Penggunaan uang pajak meliputi mulai dari belanja pegawai sampai dengan
pembiayaan berbagai proyek pembangunan. Pembangunan sarana umum seperti
jalan-jalan, jembatan, sekolah, rumah sakit/puskesmas, kantor polisi dibiayai
dengan menggunakan uang yang berasal dari pajak. Uang pajak juga digunakan
untuk pembiayaan dalam rangka memberikan rasa aman bagi seluruh lapisan
masyarakat. Setiap warga negara mulai saat dilahirkan sampai dengan meninggal
dunia, menikmati fasilitas atau pelayanan dari pemerintah yang semuanya
dibiayai dengan uang yang berasal dari pajak.
Dengan demikian jelas bahwa peranan penerimaan pajak bagi suatu
negara menjadi sangat dominan dalam menunjang jalannya roda pemerintahan dan
pembiayaan pembangunan.
Disamping fungsi budgeter (fungsi penerimaan) di atas, pajak juga
melaksanakan fungsi redistribusi pendapatan dari masyarakat yang mempunyai
kemampuan ekonomi yang lebih tinggi kepada masyarakat yang kemampuannya lebih
rendah. Oleh karena itu tingkat kepatuhan Wajib Pajak dalam melaksanakan
kewajiban perpajakannya secara baik dan benar merupakan syarat mutlak untuk
tercapainya fungsi redistribusi pendapatan. Sehingga pada akhirnya kesenjangan
ekonomi dan sosial yang ada dalam masyarakat dapat dikurangi secara maksimal.
2.2.3 Jenis
Pajak
Secara
umum, pajak yang berlaku di Indonesia dapat dibedakan menjadi Pajak Pusat dan
Pajak Daerah. Pajak Pusat adalah pajak-pajak yang dikelola oleh Pemerintah
Pusat yang dalam hal ini sebagian dikelola oleh Direktorat Jenderal Pajak -
Departemen Keuangan. Sedangkan Pajak Daerah adalah pajak-pajak yang dikelola
oleh Pemerintah Daerah baik di tingkat Propinsi maupun Kabupaten/Kota.

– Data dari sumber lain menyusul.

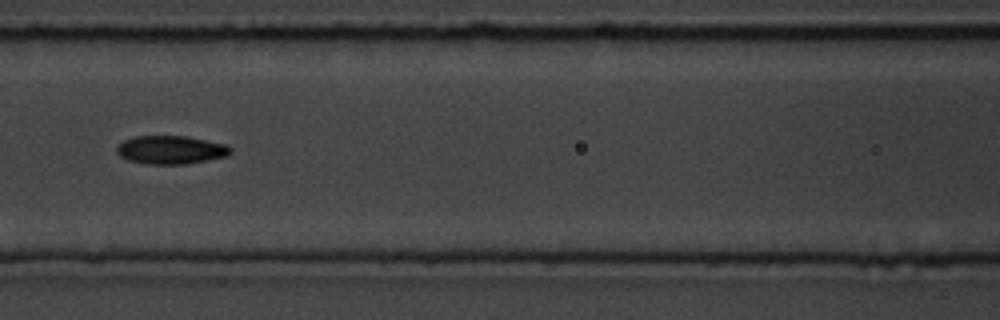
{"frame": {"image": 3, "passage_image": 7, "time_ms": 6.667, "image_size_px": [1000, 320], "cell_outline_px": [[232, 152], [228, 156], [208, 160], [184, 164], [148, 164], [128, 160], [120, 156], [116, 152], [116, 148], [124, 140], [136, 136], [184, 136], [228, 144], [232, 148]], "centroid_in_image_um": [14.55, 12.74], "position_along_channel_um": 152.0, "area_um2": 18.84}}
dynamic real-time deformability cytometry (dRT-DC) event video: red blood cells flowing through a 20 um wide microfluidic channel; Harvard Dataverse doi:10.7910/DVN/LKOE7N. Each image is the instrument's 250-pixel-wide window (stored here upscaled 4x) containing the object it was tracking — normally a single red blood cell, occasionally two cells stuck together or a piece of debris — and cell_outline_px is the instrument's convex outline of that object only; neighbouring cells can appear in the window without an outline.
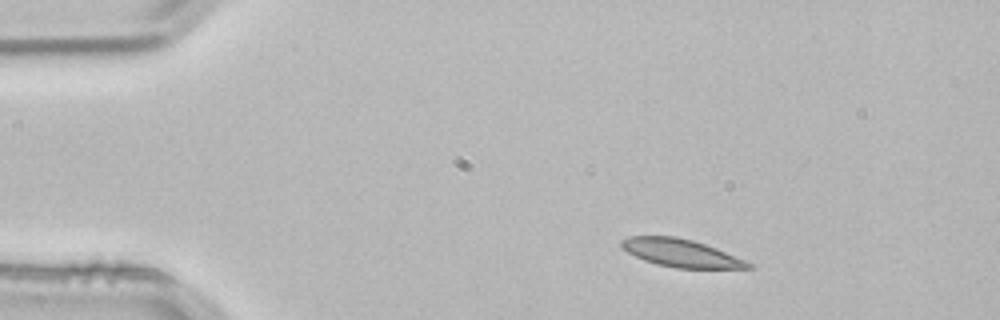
{"species": "common noctule bat (a hibernating species)", "species_latin": "Nyctalus noctula", "temperature_condition": "room temperature", "stored_images_in_passage": 3, "camera_frame_rate_fps": 3000, "um_per_image_px": 0.085, "animal": {"sex": "male", "body_mass_g": 21.5, "forearm_length_mm": 52.0}, "frame": {"image": 1, "passage_image": 1, "time_ms": 0.0, "image_size_px": [1000, 320], "cell_outline_px": [[756, 264], [752, 268], [676, 268], [656, 264], [644, 260], [620, 248], [620, 240], [628, 236], [676, 236], [692, 240], [716, 248]], "centroid_in_image_um": [57.88, 21.5], "position_along_channel_um": 27.1, "area_um2": 20.63}}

Pajak-pajak Pusat yang dikelola oleh Direktorat Jenderal Pajak meliputi :
a. Pajak Penghasilan (PPh)
PPh
adalah pajak yang dikenakan kepada orang pribadi atau badan atas penghasilan
yang diterima atau diperoleh dalam suatu Tahun Pajak. Yang dimaksud dengan
penghasilan adlah setiap tambahan kemampuan ekonomis yang berasal baik dari
Indonesia maupun dari luar Indonesia yang dapat digunakan untuk konsumsi atau
untuk menambah kekayaan dengan nama dan dalam bentuk apapun. Dengan demikian
maka penghasilan itu dapat berupa keuntungan usaha, gaji, honorarium, hadiah,
dan lain sebagainya.
b. Pajak Pertambahan Nilai (PPN)
PPN
adalah pajak yang dikenakan atas konsumsi Barang Kena Pajak atau Jasa Kena
Pajak di dalam Daerah Pabean. Orang Pribadi, perusahaan, maupun pemerintah yang
mengkonsumsi Barang Kena Pajak atau Jasa Kena Pajak dikenakan PPN. Pada
dasarnya, setiap barang dan jasa adalah Barang Kena Pajak atau Jasa Kena Pajak,
kecuali ditentukan lain oleh Undang-undang PPN. Tarif PPN adalah tunggal yaitu sebesar
10%. Dalam hal ekspor, tarif PPN adalah 0%. Yang dimaksud Dengan Pabean adalah
wilayah Republik Indonesia yang meliputi wilayah darat, peraian, dan ruang
udara diatasnya.
c. Pajak Penjualan atas Barang Mewah (PPn
BM)
Selain
dikenakan PPN, atas barang-barang kena pajak tertentu yang tergolong mewah,
juga dikenakan PPn BM. Yang dimaksud dengan Barang Kena Pajak yang tergolong
mewah adalah :
1) Barang tersebut bukan merupakan barang
kebutuhan pokok
2) Barang tersebut dikonsumsi oleh masyarakat
tertentu
3) Pada umumnya barang tersebut dikonsumsi
oleh masyarakat berpenghasilan tinggi
4) Barang tersebut dikonsumsi untuk
menunjukkan status
5) Apabila dikonsumsi dapat merusak
kesehatan dan moral masyarakat, serta mengganggu ketertiban masyarakat
d. Bea Meterai
Bea
Meterai adalah pajak yang dikenakan atas dokumen, seperti surat perjanjian,
akta notaris, serta kwitansi pembayaran, surat berharga, dan efek, yang memuat
jumlah uang atau nominal diatas jumlah tertentu sesuai dengan ketentuan.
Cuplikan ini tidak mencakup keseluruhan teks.